Return to “Suggestions”

Post

Re: Making mining fun

#61
Gazz wrote:Shoot big rocks until everything is small rocks?
"Manual" mining should let the player influence how the big rocks breaks up.

Say, you run a mineral scan and get some hints on where the heavy metal veins or diamonds are.
Then you blast away all the ice and silicates until you have "extracted" the platinum vein.
It would involve the player, let him influence the outcome.

Sure, you can still just auto fire and scoop everything into the cargo bays of your Galaxy class mining ship. In doing so you probably burn most of the valuables. Or you're flying a small Prospector class and surgically cut out the the quality stuff.

Mining would be more interesting because the player could make a difference.
I like it a lot!

One thing though, manual mining should be possible from the first second of the game play and should not be X3 kind of hard ;) Please document how its done so you do not have to google it or something. It took me hours to get it right in X3 :oops: and that is not fun.
Image
Post

Re: Making mining fun

#64
I was thinking about this mining business. Reading through this and the "Resource gathering" thread I see that there's been plenty of discussion around the mining methods, but only cursory touches on a part of the game that I think could be made extremely interesting: prospecting.

I think it's useful to perform a thought experiment to consider how this may work. Let's say you've arrived in a new sector and want to do some prospecting. There are several different ways this could be handled.

**Supplied information**.
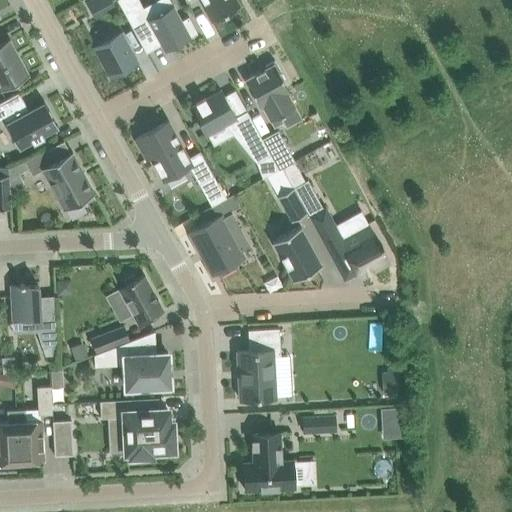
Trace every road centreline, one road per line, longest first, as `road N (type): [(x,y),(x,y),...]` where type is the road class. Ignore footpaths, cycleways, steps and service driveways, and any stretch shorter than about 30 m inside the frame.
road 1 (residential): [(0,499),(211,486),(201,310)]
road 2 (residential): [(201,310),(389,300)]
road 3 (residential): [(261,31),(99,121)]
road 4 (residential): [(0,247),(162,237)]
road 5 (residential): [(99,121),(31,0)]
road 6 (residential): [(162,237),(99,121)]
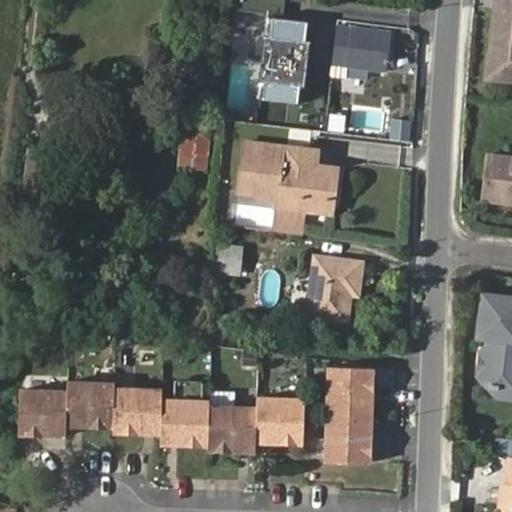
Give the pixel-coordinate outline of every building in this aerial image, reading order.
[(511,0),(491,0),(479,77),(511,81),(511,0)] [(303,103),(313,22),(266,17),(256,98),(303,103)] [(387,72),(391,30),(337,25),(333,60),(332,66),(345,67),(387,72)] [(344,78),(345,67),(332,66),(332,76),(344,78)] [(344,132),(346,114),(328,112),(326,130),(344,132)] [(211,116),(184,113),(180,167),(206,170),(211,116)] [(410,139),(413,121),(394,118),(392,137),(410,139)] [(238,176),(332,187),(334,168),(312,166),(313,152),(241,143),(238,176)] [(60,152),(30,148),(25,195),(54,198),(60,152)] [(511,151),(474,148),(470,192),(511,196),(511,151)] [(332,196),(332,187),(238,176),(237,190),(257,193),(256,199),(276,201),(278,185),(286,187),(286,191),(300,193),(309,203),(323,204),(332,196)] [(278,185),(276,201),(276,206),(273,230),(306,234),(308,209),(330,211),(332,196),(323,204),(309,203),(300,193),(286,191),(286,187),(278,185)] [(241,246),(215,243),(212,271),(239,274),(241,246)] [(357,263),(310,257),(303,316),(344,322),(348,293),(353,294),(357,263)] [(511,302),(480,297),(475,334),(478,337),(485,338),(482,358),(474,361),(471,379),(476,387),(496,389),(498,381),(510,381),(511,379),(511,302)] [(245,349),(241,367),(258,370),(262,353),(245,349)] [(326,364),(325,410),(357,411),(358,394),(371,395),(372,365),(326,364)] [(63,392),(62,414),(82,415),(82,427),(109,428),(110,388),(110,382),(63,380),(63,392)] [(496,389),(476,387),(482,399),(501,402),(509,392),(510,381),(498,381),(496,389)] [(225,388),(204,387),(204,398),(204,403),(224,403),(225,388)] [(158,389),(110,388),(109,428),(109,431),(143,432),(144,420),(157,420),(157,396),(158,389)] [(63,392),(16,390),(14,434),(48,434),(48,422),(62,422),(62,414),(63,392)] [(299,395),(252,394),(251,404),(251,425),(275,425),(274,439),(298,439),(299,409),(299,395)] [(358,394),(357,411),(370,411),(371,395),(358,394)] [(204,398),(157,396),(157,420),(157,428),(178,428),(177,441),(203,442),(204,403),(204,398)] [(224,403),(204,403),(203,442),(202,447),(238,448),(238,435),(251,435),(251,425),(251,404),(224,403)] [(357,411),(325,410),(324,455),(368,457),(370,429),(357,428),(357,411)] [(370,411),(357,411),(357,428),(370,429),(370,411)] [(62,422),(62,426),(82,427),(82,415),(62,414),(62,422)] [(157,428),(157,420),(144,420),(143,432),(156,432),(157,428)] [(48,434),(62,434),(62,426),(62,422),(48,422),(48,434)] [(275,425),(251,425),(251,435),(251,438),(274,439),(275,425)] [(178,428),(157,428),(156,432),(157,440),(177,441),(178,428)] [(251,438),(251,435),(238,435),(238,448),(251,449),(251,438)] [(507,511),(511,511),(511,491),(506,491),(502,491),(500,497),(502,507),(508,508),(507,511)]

**Task 1**.
For each statement about the mining forum thread, answer yes or no, quoting the exact words from the thread that decide it. (a) Post #61 says manual mining should be available from the very start of play. (b) Post #64 says earlier discussion has already covered prospecting in depth. (c) Post #61 suggests a mineral scan could give hints about where heavy metal veins or diamonds are.
**Task 2**.
Resume the mining forum thread, picking up after its last sentence.
The data has nothing to do with the mining forum thread.

**Exercise result 1**.
(a) Yes: "manual mining should be possible from the first second of the game play"
(b) No: "only cursory touches on a part of the game that I think could be made extremely interesting: prospecting"
(c) Yes: "you run a mineral scan and get some hints on where the heavy metal veins or diamonds are"

**Exercise result 2**.
First of all there's the question of whether prospecting is something that anyone should be able to do in a given area. Perhaps purchasing a license is required? The laws governing this could be system-specific. Some areas are the wild west with little in the way of authority oversight and you can prospect to your heart's content for free. The quid pro quo here is probably that the region is dangerous. Other areas require you to purchase a license, but the quid pro quo is that you can see up front where unprospected areas are and the authorities provide a measure of security.

Secondly there's the question of how exactly should prospecting be done when you've reached your target area? In my view there are two end-member cases: the Freelancer route and the "realistic" route.

The Freelancer way is where the map indicates where there are things worth shooting at to gather materials. This is the arcade version of prospecting, and doesn't sound like the kind of thing Josh is going for. If nothing else there would be no way to make any money out of information since it appears to be freely provided.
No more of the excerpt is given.